Three forms of methadone, hydromorphone, morphine and Suboxone were among the medications she mentioned.
Regardless of those gains, decriminalization — whether defacto, or not — doesn’t legally exist in this country and now we have another organization calling for it to be written or edited in law.
Palmer and his fellow chiefs want a national task force created to research drug policy reform, and they want government to amend the section of the federal Controlled Drugs and Substances Act related to simple possession.
Prime Minister Justin Trudeau, who often talks about evidence-based approaches to policy, has repeatedly said his government doesn’t support decriminalization. That position does not appear to have shifted with pressure from police chiefs.
Health Minister Patty Hajdu and Attorney-General David Lametti did not respond directly to the chiefs’ request for decriminalization in their joint response emailed to Glacier Media following the chiefs’ news conference.
But the ministers said they “welcome their endorsement of a holistic approach including harm reduction and diversion, and thank them for their recommendations.”
“Working with other orders of government, substance use experts, service providers, first responders, law enforcement and people with lived and living experience, our Government remains committed to advancing evidence-based responses to help reverse the trend of opioid overdose deaths and other substance-related harms in Canada,” their statement said.
As many British Columbians know, the call for decriminalization has not just been made by harm reduction advocates — and now police chiefs — but by the very people the Trudeau government and Canadians now rely on for expertise in responding to the COVID-19 pandemic: public health doctors.
Both doctors have pointed to the mounting death toll of people dying in B.C. of a drug overdose, with an all-time high of 170 deaths in the province in May — a statistic that brought Henry to tears.

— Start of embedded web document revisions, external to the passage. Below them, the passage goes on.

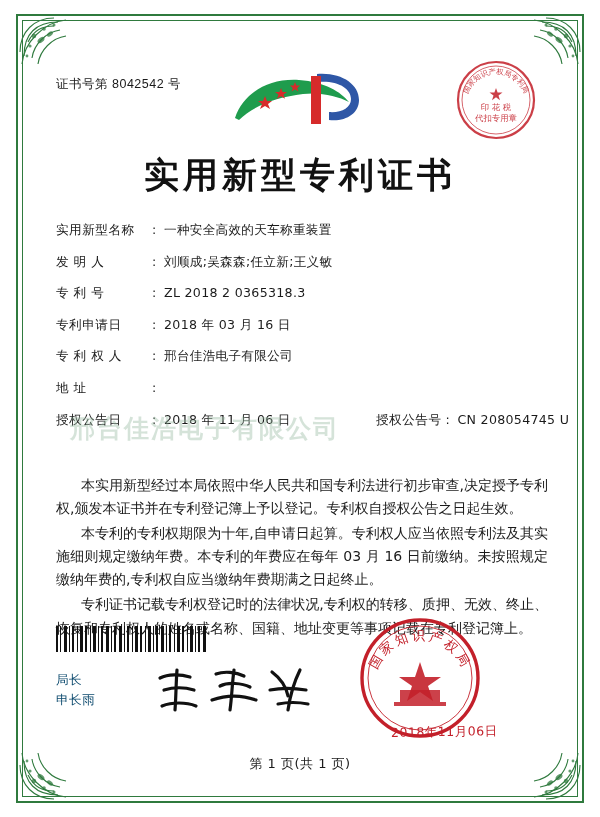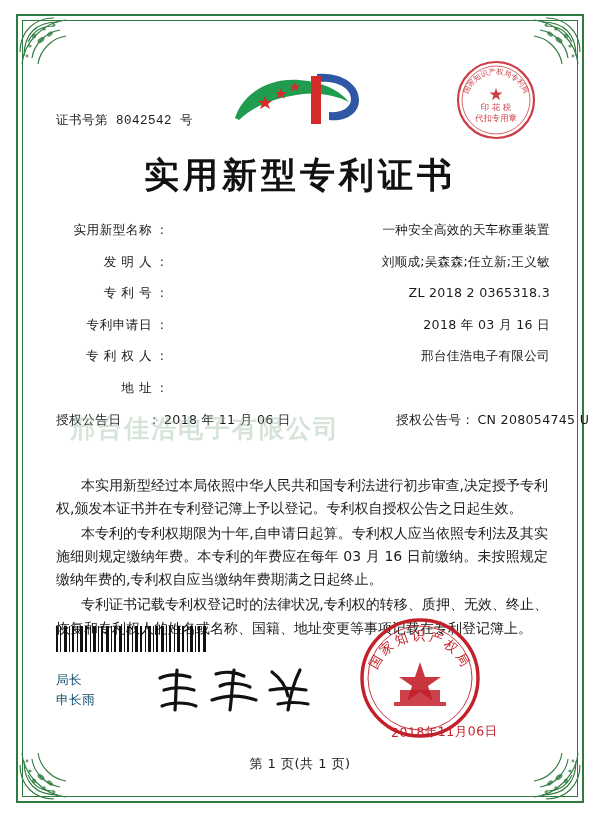--- a/index.html
+++ b/index.html
@@ -52,22 +52,21 @@
     left: 40px; top: 34px; right: 40px; bottom: 34px;
   }
 
   .cert-no {
     position: absolute;
     left: 16px;
     top: 42px;
     font-size: 12.5px;
     color: #1a1a1a;
     letter-spacing: 0.5px;
-    font-family: Liberation Mono, monospace;
-    margin-top: 36px;
+    font-family: Liberation Sans, sans-serif;
   }
 
   
   .logo {
     position: absolute;
     left: 50%;
     top: 24px;
     transform: translateX(-50%);
     width: 150px;
     height: 74px;
@@ -102,21 +101,20 @@
     top: 190px;
     font-size: 12.6px;
     color: #1b1b1b;
     line-height: 1;
   }
   .field-row {
     display: flex;
     align-items: baseline;
     margin-bottom: 19px;
     white-space: nowrap;
-    text-align: right;
   }
   .field-label {
     width: 96px;
     flex: 0 0 96px;
     letter-spacing: 0.5px;
   }
   .field-colon {
     width: 12px;
     flex: 0 0 12px;
   }
@@ -134,21 +132,20 @@
   }
   .row-split .left {
     display: flex;
     align-items: baseline;
     width: 300px;
     flex: 0 0 300px;
   }
   .row-split .right {
     display: flex;
     align-items: flex-end;
-    margin-left: 20px;
   }
   .right .field-label {
     width: auto;
     flex: 0 0 auto;
     margin-right: 4px;
   }
 
   
   .watermark {
     position: absolute;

More than 5,000 people died in B.C. of a drug overdose between the start of 2016 and end of 2019. In the first five months of this year, 554 people lost their lives in B.C. to drug use, most of them using alone inside a private residence.
As of Friday, 187 people in B.C. had died of COVID-19.
For Heed, who went on to become police chief in West Vancouver and then attorney general of B.C., he said he’s disappointed that 19 years after he spoke to senators about the need to decriminalize drugs that politicians continue to be politicians.
“They’re the ones that are going to be able to change the policy,” he said.
“The chiefs can say whatever they want. They have an amount of discretion that their officers can use, they have an amount of discretion that their organization can use in setting policy. But the overall policy has to come from our elected officials. And when we get this same rhetoric from our politicians, you can see even after almost 20 years, there’s been no real movement on this issue.”
Note: After I posted this piece, I came across some comments on Facebook from former Downtown Eastside cop, Dave Dickson. So here’s a take from another veteran of the streets on decriminalization:
“OK, I’m a little confused. The chiefs of police have now [announced] it’s time to decriminalize drugs. I remember 15 years ago as a police officer reading a memo from the federal Crown saying there will be no more charges for possession of marijuana, cocaine or heroin because it wasn’t in the public interest. I have spoken personally to most of the drug dealers out there in the Hastings corridor [and asked] if they are bothered by the police, and they just laughed. So can anyone explain to me why they think this is worth even discussing, as I think it’s pretty much already decriminalized, and it hasn’t made a difference whatsoever to the streets.”